Step3-VL-10B is a high-performance, open-source multimodal foundation model developed by StepFun. Despite its compact 10-billion parameter footprint, the model is designed to rival significantly larger systems by leveraging unified pre-training and specialized reasoning architectures. It integrates a 1.8B parameter language-aligned perception encoder (PE-lang) with a Qwen3-8B decoder, enabling deep synergy between visual processing and text generation. The model was trained on a 1.2 trillion-token multimodal corpus, focusing on reasoning-heavy tasks such as competitive mathematics, document parsing, and spatial understanding.

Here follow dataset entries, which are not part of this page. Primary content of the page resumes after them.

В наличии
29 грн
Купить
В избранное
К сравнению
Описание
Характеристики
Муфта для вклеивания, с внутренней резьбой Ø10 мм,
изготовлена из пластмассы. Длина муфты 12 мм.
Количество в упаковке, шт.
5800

A defining feature of Step3-VL-10B is its dual inference paradigm, which allows users to balance speed and accuracy. The Sequential Reasoning (SeRe) mode is optimized for general tasks and efficient generation, while the Parallel Coordinated Reasoning (PaCoRe) mode scales test-time compute by exploring multiple visual hypotheses in parallel. In PaCoRe mode, the model has demonstrated frontier-level results on benchmarks such as AIME 2025 and MMMU, often outperforming models 10 to 20 times its size.
Architecture and Capabilities
The model's vision system utilizes a multi-crop strategy, combining a 728×728 global view with multiple local crops to maintain high-resolution details during processing. This makes it particularly effective for high-precision OCR and complex GUI interactions. Step3-VL-10B supports a context window of up to 128,000 tokens in its advanced reasoning mode, allowing for the analysis of long documents and multiple high-density images within a single session.
Step3-VL-10B is released under the Apache 2.0 license, facilitating both research and commercial applications. Its efficient design allows it to run on consumer-grade hardware, making enterprise-grade multimodal reasoning accessible for on-device deployment and local specialized workflows.